Пошли они к Миронову, через малое время приходят назад: «Ну, пойдем, дают тебя нам на поруки». Приводят к Миронову. — «Ну вот, — говорит, — отпускаю тебя, Зеленков, на поруки товарищам, гляди, слово содержи твердо. Вот тебе записка, пойдешь к каптенармусу, по этой записке получишь шинель, сапоги, одежду. Ну, помни, слово содержать твердо!»… Я вспомнил первым долгом про коня.
— Товарищ Миронов, — говорю, — вот у меня тогда в Громках коня отобрали, желал бы я служить революции на своем природном коне… — «Гм… да… коня тебе дай, а ты на другой день шапочку сымешь и — до свидания?» — Никак нет, этого я себе нитнюдь не позволю! А только жаль мне коня своего природного, и сердце болит, что ездит на нем другой… — «Ну хорошо. Вот тебе записка. По этой записке можешь ты своего коня взять, если только он окажется цел, во всякое время и во всяком месте. А сейчас назначаю я тебя к арестованным, будешь пленных караулить»…

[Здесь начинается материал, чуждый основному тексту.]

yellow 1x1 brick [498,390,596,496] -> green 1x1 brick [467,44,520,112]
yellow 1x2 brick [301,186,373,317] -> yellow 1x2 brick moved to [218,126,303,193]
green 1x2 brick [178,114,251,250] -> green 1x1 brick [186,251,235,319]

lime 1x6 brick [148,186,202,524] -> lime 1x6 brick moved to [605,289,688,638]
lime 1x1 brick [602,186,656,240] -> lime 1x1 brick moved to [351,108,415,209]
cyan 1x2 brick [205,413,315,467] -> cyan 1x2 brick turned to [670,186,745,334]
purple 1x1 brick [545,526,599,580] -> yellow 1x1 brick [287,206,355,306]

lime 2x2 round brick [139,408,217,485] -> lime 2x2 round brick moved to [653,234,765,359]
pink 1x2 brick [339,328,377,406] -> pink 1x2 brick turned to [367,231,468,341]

Вот. То сам сидел, а то стал караулить тех, кто со мной сидел. Клетские казаки также со мной сидели — я за них стал хлопотать перед Гугняевым, чтобы их выпустили, — за них, мол, ручаюсь. — «Ты — говорит — сам только на поруки взят, а за других уже поручаешься». Однако выпустили. Дня через три меня к оружию назначили, при обозе первого разряда. Это было около Сенного хутора. Ну, тут я решил бежать — патронов заготовил, винтовку любую из воза можно взять. Однако дюже мне коня своего хотелось выручить, через коня я еще дней пять провел у Миронова. Расспрашиваю, разузнаю: такой-то мол конь, приметы вот какие. Нигде не оказывается. Наконец, напал на след: конь мой, оказывается, остался в Грачах — у того самого солдата-красногвардейца, который при мне повел его. Солдат этот заболел и остался лежать в той местности. — Ну, значит, быть делу, коня мне оттуда не выручить…
28 сентября, когда Сутулов левым берегом Медведицы зашел в тыл Миронову, началось отступление. Ну тут уж раздумывать нечего, надо было уходить. Говорю своему товарищу — клетскому: — Вася, нынче ночью давай уходить. — «Уходить с удовольствием, да куда сунуться-то? Как бы пуля в затылок не угодила»… — А вот, мол, я взял слух, что у них позиция эту ночь будет вот по этим буграм, а обозы в ночь пойдут вперед. Ну, приотстанем около задней подводы, а ночью вдаримся к Медведице, там как-нибудь переберемся… «Ну так и — так!»